/s3erl

Erlang bindings for Amazon S3 storage web service

Primary LanguageErlang

S3

This is an Erlang client for Amazons Simple Storage Service, aka S3. It is based on the much forked s3erl library, originally written by Andrew Birkett andy@nobugs.org.

This particular version has a few features which we found to be very useful in busier systems where reliability is key.

  • Safe retries, your request will suceed or fail within the time you specified, with the user process able to continue execution
  • Concurrency is limited to a configurable number of concurrent requests to S3, in which case calls return immediately. This allows the user to decide how to handle overload by for example shedding load, instead of trashing the HTTP client.
  • Binaries for keys and values
  • Instrumentation, with callbacks after every request, retry or concurrency limit reached.
  • Configurable endpoint, which means you can use fakes3 for testing.

Limitations:

  • Only one instance of s3_server with one configuration(endpoint, credentials, etc) can exist within the VM as we used named gen_servers.

Usage

Currently, you must add the s3_server to your own supervisor tree, as s3erl does not include it's own supervisor.

s3_spec() ->
    Options =
        [{timeout, 15000},
         {max_concurrency, 500},
         {retry_callback, fun my_module:s3_retry_callback/2},
         {post_request_callback, fun my_module:s3_post_request_callback/3},
         {access_key, "foobar"},
         {secret_access_key, "secret"}],

    {s3, {s3_server, start_link, [Options]},
     permanent, 5000, worker, []}.

You can of course also start s3_server from the shell for experimenting, like this: s3_server:start_link([{access_key, "..."}, {secret_access_key, "..."}])

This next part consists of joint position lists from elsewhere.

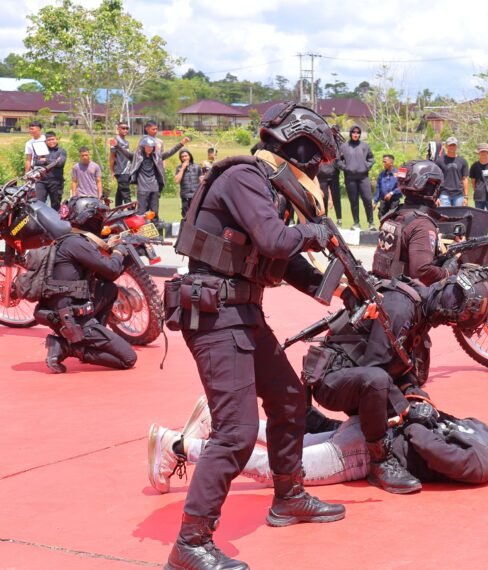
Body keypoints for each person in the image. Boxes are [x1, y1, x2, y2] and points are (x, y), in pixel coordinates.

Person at [165, 102, 346, 570]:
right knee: (236, 432)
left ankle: (288, 496)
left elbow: (281, 261)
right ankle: (190, 543)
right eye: (316, 159)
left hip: (241, 311)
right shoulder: (244, 177)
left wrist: (343, 290)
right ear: (300, 148)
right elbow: (275, 241)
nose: (316, 171)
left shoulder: (266, 187)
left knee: (289, 400)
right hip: (216, 315)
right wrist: (316, 231)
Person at [302, 266, 488, 493]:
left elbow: (400, 366)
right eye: (462, 313)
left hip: (353, 377)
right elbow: (375, 369)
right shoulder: (402, 306)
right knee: (378, 381)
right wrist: (406, 409)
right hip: (331, 381)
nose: (457, 319)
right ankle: (380, 462)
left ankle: (319, 425)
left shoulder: (420, 309)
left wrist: (417, 398)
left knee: (409, 398)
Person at [148, 399, 488, 493]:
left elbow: (436, 420)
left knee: (291, 442)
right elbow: (438, 453)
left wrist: (415, 415)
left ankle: (215, 419)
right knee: (278, 468)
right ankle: (179, 447)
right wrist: (417, 427)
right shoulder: (487, 464)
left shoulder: (485, 430)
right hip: (368, 453)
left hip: (371, 428)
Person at [35, 196, 137, 374]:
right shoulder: (76, 243)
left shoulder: (70, 240)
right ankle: (67, 347)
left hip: (63, 311)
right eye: (98, 217)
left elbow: (107, 276)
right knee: (128, 358)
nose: (101, 221)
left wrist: (124, 254)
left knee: (108, 289)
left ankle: (87, 338)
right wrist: (119, 252)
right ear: (88, 219)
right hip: (71, 318)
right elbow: (112, 269)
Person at [372, 160, 453, 285]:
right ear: (426, 187)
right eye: (434, 184)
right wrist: (450, 271)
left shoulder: (394, 215)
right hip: (404, 292)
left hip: (385, 285)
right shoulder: (422, 224)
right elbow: (422, 272)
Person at [337, 125, 375, 230]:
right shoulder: (344, 147)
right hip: (350, 178)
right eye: (354, 132)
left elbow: (371, 158)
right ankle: (356, 223)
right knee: (353, 201)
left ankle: (371, 223)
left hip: (363, 177)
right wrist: (345, 168)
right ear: (351, 133)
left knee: (367, 199)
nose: (356, 134)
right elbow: (338, 160)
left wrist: (367, 166)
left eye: (358, 133)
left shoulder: (365, 146)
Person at [32, 131, 67, 210]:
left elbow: (60, 163)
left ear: (56, 139)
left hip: (56, 182)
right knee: (39, 204)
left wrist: (45, 160)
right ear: (45, 141)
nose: (51, 141)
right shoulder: (41, 150)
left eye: (53, 139)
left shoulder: (61, 151)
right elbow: (36, 162)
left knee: (55, 206)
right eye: (49, 140)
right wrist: (54, 161)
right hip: (41, 181)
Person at [433, 136, 469, 207]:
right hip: (444, 193)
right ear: (446, 146)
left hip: (459, 194)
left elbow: (465, 179)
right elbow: (436, 179)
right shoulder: (439, 161)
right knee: (444, 214)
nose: (452, 147)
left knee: (459, 214)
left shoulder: (463, 161)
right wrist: (436, 196)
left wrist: (466, 197)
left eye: (454, 145)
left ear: (457, 146)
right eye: (450, 145)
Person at [317, 129, 342, 225]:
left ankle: (339, 218)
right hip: (322, 174)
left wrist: (336, 136)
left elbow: (340, 153)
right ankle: (324, 218)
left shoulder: (335, 143)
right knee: (324, 197)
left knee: (336, 197)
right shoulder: (319, 141)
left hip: (333, 173)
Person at [108, 122, 135, 206]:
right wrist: (112, 170)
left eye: (127, 128)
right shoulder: (115, 141)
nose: (125, 130)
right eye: (123, 128)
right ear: (118, 129)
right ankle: (131, 209)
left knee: (120, 191)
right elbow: (112, 156)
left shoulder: (126, 142)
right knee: (125, 191)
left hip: (127, 170)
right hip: (120, 170)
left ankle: (117, 209)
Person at [175, 150, 205, 220]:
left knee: (196, 214)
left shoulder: (197, 167)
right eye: (182, 157)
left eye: (186, 156)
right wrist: (183, 168)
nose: (184, 158)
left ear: (190, 156)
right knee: (185, 216)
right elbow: (177, 180)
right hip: (185, 196)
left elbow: (201, 180)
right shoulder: (179, 168)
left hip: (196, 195)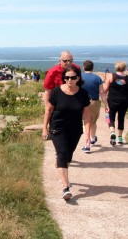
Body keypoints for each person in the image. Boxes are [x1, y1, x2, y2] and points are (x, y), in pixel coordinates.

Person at [43, 66, 91, 200]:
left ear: (78, 79)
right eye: (67, 77)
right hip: (58, 127)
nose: (69, 80)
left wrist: (87, 134)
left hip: (75, 129)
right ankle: (66, 187)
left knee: (68, 155)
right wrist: (44, 128)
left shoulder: (83, 93)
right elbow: (49, 110)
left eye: (73, 77)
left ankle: (62, 169)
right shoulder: (57, 92)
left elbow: (87, 115)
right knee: (62, 153)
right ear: (64, 78)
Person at [81, 60, 109, 152]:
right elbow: (102, 92)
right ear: (92, 68)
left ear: (83, 67)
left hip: (81, 102)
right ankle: (91, 140)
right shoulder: (97, 78)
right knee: (93, 122)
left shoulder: (79, 77)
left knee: (86, 122)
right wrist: (106, 104)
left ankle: (87, 143)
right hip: (94, 102)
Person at [103, 61, 128, 146]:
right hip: (124, 101)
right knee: (121, 118)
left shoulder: (111, 76)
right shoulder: (127, 77)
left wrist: (103, 96)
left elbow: (105, 89)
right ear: (124, 68)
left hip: (112, 100)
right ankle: (120, 138)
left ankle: (112, 132)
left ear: (116, 67)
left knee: (110, 116)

Then you can start using S3:

1> s3:get("my-bucket", "my-key").
{ok, not_found}
2> s3:put("my-bucket", "my-key", <<"big binary blob">>, "text/plain").
{ok, "etag"}
3> s3:get("my-bucket", "my-key").
{ok, <<"big binary blob">>}

See the test suite in test/s3_test.erl for more examples of usage.

Timeouts

Care has been taken to make sure requests can be retried in a timely and safe manner. If you're doing a significant amount of requests to S3, you will see many requests failing, most of which returns correctly with another attempt.

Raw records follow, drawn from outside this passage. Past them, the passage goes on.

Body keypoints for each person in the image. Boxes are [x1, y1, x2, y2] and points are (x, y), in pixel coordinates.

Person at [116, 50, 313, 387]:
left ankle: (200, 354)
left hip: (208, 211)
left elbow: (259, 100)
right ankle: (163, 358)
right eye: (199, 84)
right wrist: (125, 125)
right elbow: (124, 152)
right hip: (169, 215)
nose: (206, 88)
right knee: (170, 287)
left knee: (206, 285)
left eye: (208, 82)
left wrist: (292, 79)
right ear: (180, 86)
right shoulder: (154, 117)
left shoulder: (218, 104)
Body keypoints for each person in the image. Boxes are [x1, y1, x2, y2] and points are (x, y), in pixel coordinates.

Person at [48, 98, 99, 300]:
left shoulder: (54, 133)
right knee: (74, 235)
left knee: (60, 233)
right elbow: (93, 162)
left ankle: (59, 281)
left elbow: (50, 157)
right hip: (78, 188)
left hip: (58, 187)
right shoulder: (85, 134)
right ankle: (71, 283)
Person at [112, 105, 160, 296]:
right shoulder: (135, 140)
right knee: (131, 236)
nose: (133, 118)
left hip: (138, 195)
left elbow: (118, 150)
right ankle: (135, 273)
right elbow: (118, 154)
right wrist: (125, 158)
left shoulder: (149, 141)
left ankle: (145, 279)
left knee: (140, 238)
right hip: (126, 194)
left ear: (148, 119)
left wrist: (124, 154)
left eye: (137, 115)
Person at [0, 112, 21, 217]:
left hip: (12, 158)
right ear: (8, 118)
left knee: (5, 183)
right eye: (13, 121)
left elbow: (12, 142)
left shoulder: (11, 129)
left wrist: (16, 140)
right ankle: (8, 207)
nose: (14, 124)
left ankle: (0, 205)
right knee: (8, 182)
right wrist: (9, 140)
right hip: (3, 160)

The behaviour of retries is completely up to the user. s3erl allows you to configure up front how many times you want to retry, the timeout for each request, the delay between requests and a callback function called after every failed request to help you measure and log failed requests.

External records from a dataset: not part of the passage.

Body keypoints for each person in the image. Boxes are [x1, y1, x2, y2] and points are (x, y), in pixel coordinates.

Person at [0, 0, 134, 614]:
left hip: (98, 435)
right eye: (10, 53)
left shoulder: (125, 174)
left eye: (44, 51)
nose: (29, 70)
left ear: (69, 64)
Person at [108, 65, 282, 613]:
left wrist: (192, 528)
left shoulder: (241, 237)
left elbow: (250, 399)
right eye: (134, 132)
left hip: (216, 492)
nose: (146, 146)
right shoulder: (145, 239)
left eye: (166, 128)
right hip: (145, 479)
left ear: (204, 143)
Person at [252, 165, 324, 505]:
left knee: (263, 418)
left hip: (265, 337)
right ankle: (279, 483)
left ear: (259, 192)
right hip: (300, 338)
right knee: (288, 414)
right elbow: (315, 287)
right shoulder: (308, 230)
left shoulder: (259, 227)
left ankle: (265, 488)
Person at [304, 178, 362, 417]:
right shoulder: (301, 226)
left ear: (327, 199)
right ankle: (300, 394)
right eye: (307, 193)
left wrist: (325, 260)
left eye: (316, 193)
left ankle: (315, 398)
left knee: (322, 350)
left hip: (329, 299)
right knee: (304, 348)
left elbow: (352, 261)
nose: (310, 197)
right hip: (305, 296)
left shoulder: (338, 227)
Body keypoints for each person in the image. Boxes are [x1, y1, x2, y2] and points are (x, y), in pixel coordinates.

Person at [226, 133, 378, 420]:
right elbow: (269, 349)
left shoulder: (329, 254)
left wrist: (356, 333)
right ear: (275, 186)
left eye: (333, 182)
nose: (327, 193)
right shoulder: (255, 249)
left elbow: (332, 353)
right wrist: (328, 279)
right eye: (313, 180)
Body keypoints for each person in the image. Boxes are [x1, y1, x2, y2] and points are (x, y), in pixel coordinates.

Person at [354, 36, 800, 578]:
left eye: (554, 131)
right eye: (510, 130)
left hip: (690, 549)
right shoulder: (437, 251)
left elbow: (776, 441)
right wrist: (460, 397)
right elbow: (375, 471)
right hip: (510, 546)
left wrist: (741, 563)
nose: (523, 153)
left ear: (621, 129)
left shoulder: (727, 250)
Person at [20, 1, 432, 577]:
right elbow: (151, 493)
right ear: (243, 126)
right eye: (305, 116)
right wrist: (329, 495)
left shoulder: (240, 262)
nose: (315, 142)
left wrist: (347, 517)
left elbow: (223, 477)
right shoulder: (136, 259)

With the options below, each request from a client process (ie. s3:get/3) is allowed 3 failed requests before it returns with an error. Each request may either return immediately with an error (ie. 500 from S3) or is considered to have timed out after 1000 ms. After each request, there's a think time of 500 ms before retrying the request. The total time s3erl will spend on this request is then 1000 * 3 + 500 * 3 = 4500. When you factor in some slack, a client timeout of 5000 ms in the s3:get/3 is suitable.

[{max_retries, 3},
 {timeout, 1000},
 {retry_delay, 500}]

Running the tests

To run the unit tests, you need to use your own S3 credentials. These should be placed in priv/s3_credentials.term according to the template in priv/s3_credentials.term.template. In priv/bucket.term you can configure which bucket to use. Run the tests with ./rebar skip_deps=true eunit.